Overeenkomstig artikel 624 Ger.W. kan, met uitzondering van de gevallen waarin de wet uitdrukkelijk bepaalt welke rechter bevoegd is om kennis te nemen van de vordering, deze naar keuze van de eiser worden gebracht:
1° voor de rechter van de woonplaats van de verweerder of van één der verweerders;
2° voor de rechter van de plaats waar de verbintenissen, waarover het geschil loopt, of één ervan zijn ontstaan of waar zij worden, zijn of moeten worden uitgevoerd;
3° voor de rechter van de woonplaats gekozen voor de uitvoering van de akte;
4° voor de rechter van de plaats waar de gerechtsdeurwaarder heeft gesproken tot de verweerder in persoon, indien noch de verweerder noch, in voorkomend geval, één van de verweerders een woonplaats heeft in België of in het buitenland.

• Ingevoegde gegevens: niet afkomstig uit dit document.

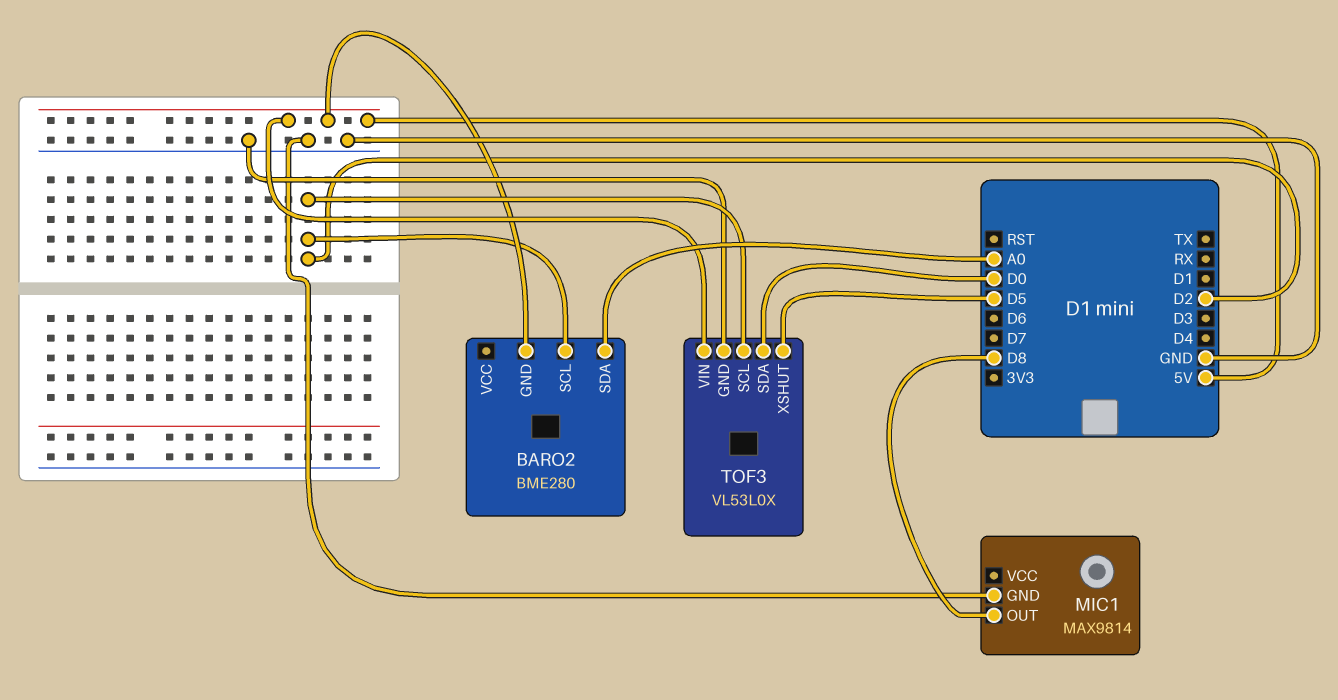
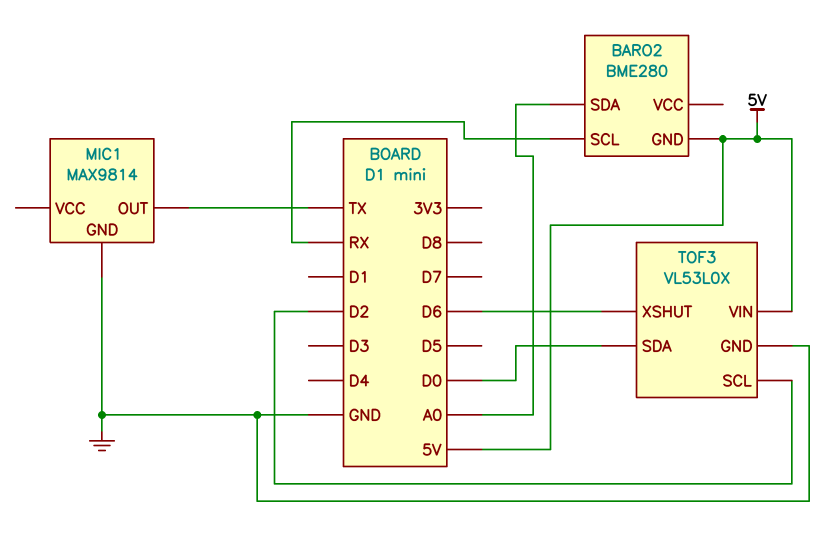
BARO2 pin SCL: D2 -> RX
MIC1 pin OUT: D8 -> TX
TOF3 pin XSHUT: D5 -> D6

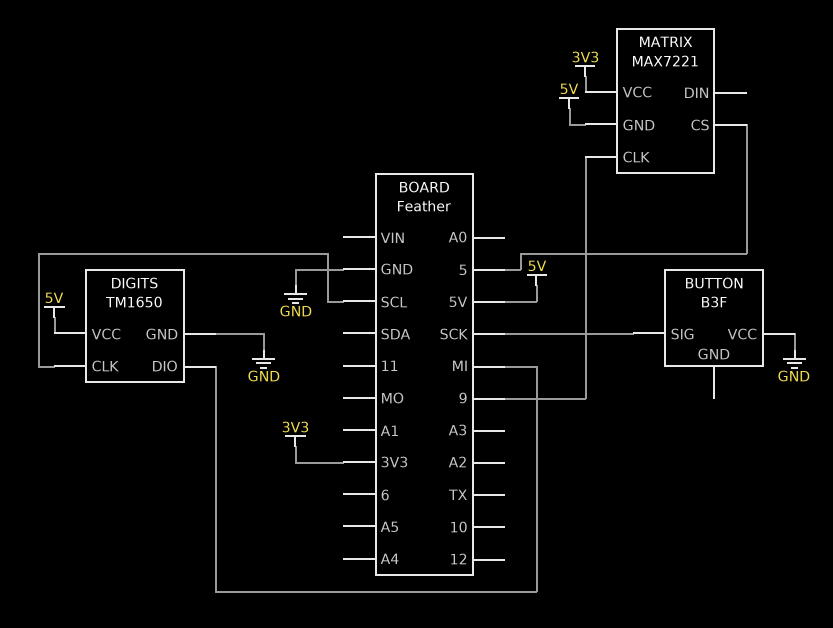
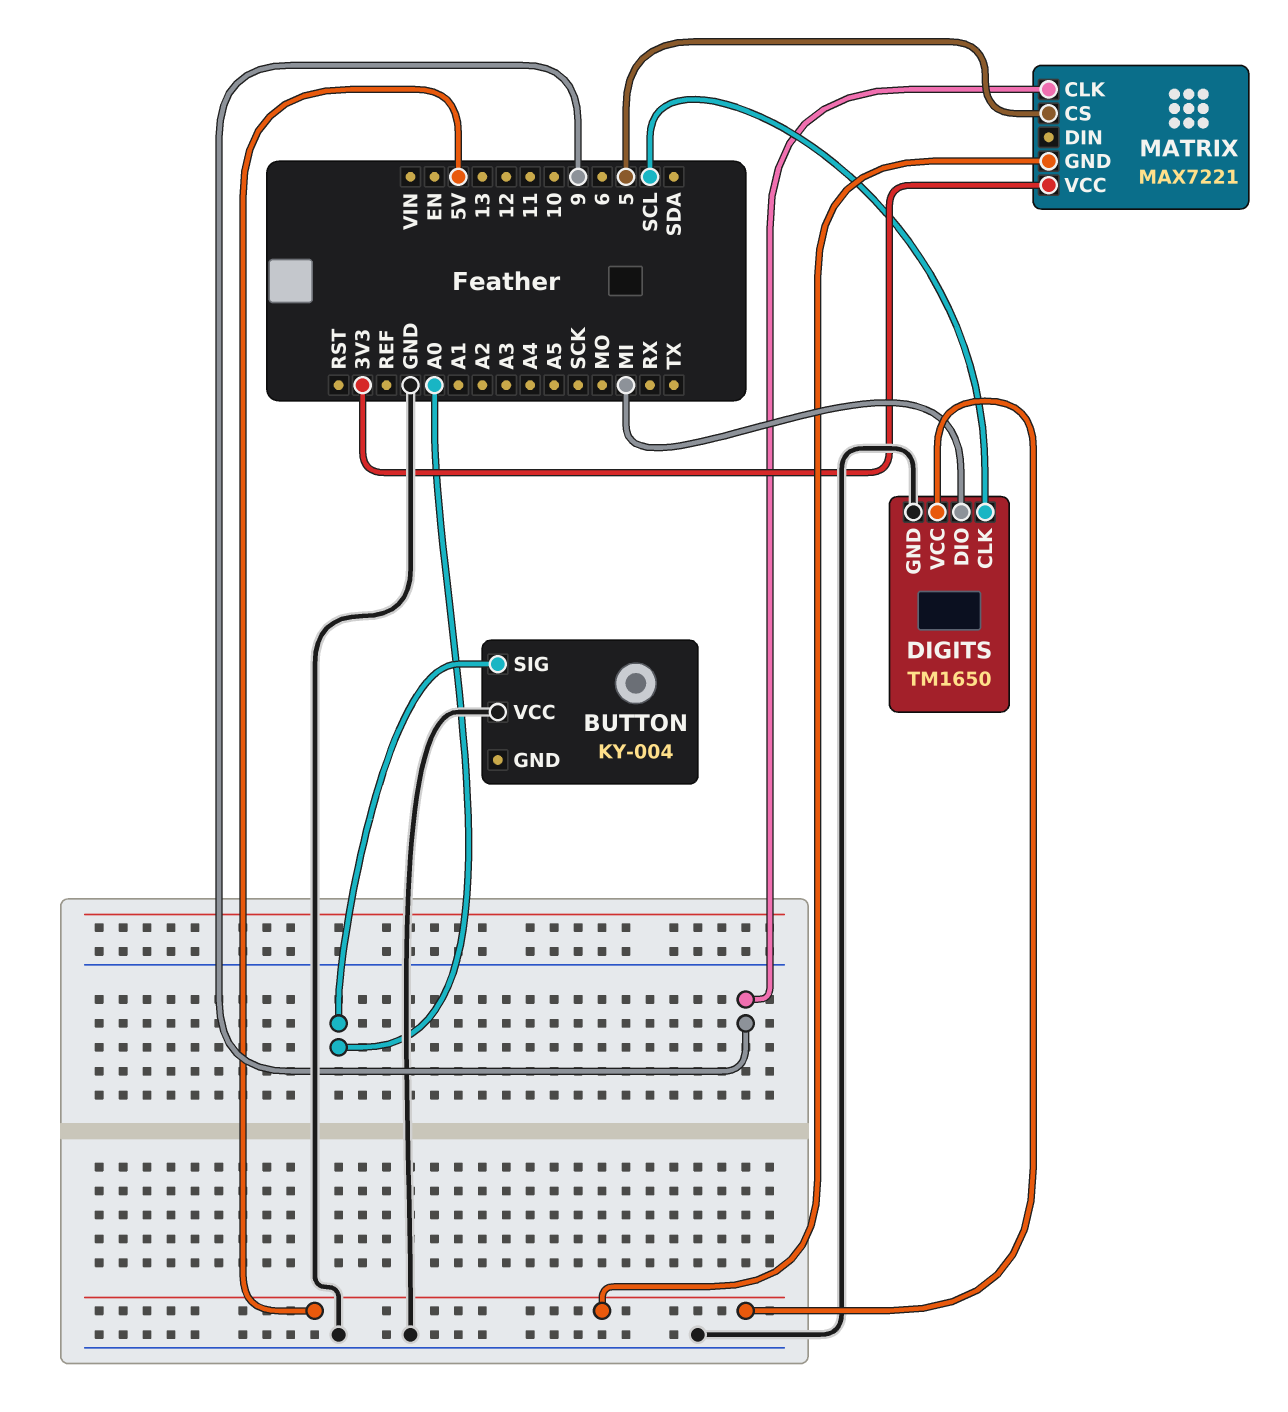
BUTTON: B3F -> KY-004
BUTTON pin SIG: SCK -> A0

De «verbintenissen» waarvan sprake in artikel 624, 2° zijn zowel contractuele verbintenissen, buitencontractuele verbintenissen, als reglementaire verbintenissen.
De opvatting dat artikel 624 een vorm van rangorde inhoudt, waarbij de rechter bepaald in het 1° verkozen moet worden boven de rechters bepaald in het 2°, 3° en 4°, faalt naar recht.

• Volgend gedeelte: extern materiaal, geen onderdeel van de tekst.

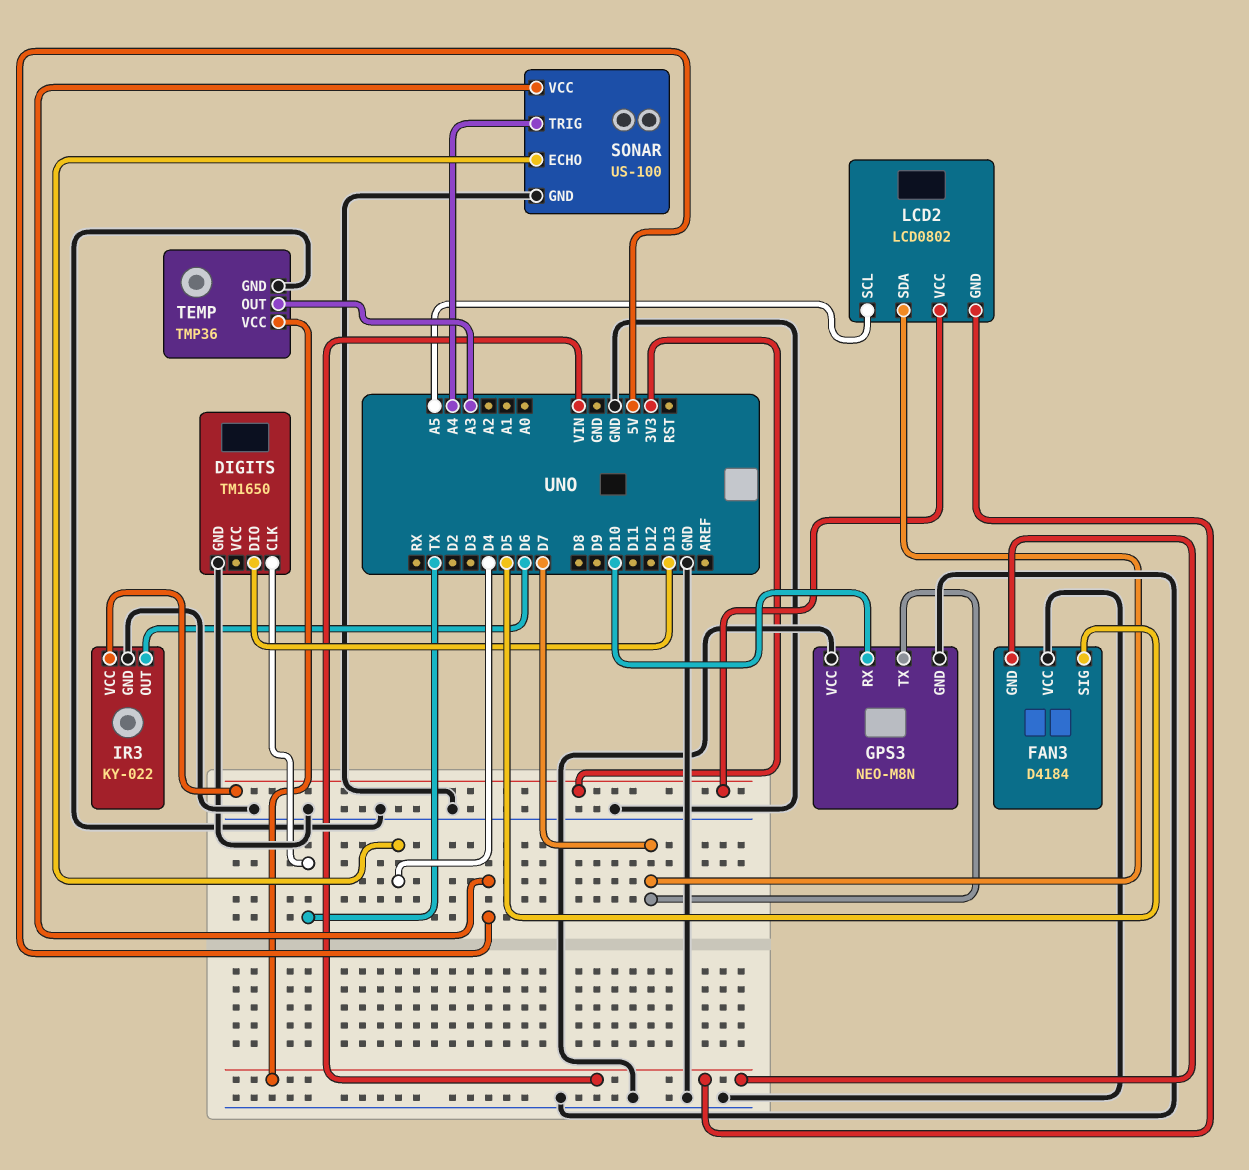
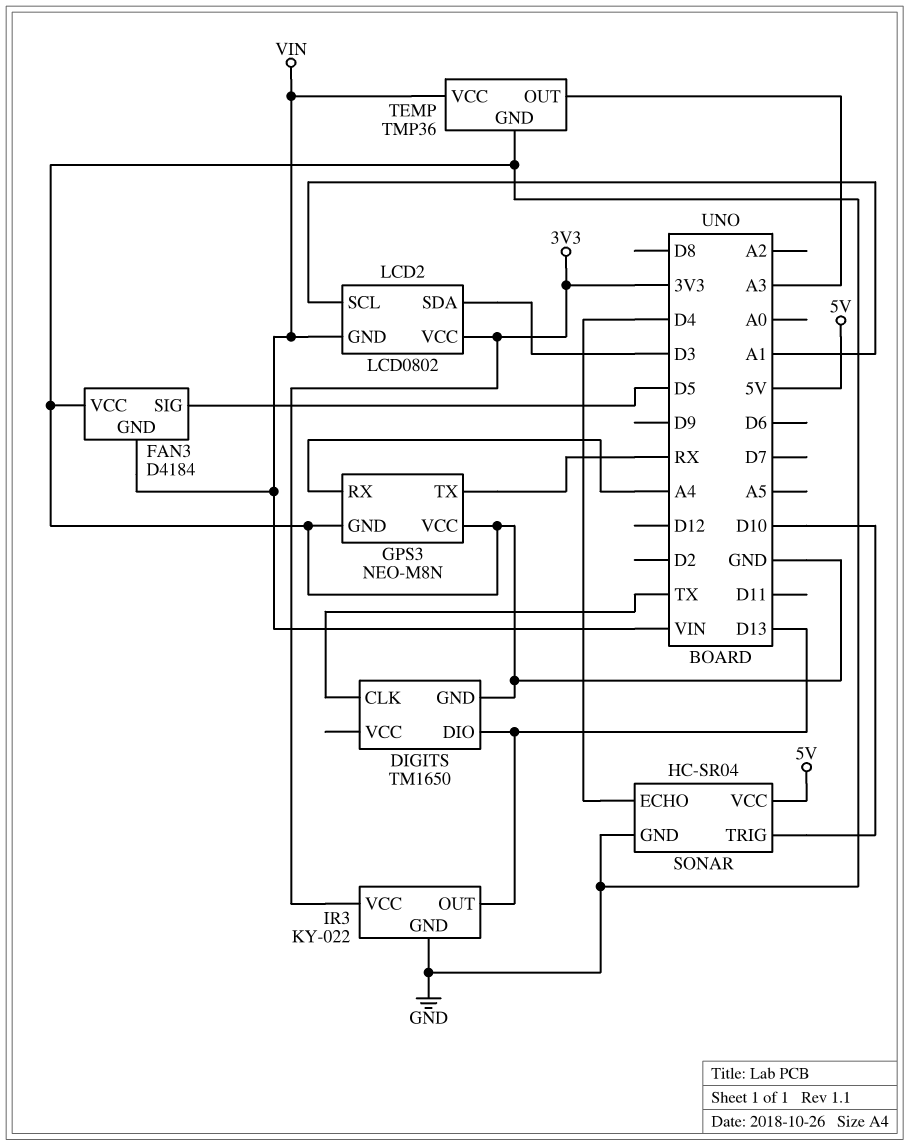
GPS3 pin RX: D10 -> A4
GPS3 pin TX: D7 -> RX
IR3 pin OUT: D6 -> D13
LCD2 pin SCL: A5 -> A1
LCD2 pin SDA: D7 -> D3
SONAR: US-100 -> HC-SR04
SONAR pin TRIG: A4 -> D10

De wetgever heeft de territoriale bevoegdheid voor wat de invordering van parkeerretributies betreft niet geregeld.
De eisende partij bij de invordering van een parkeerretributie is dus gerechtigd om de zaak aanhangig te maken voor de rechter aangeduid in artikel 624, 2° Ger.W.
De verbintenis van de verwerende partij tot betaling van de retributie is ontstaan zijnde de plaats op de openbare waar het voertuig geparkeerd stond.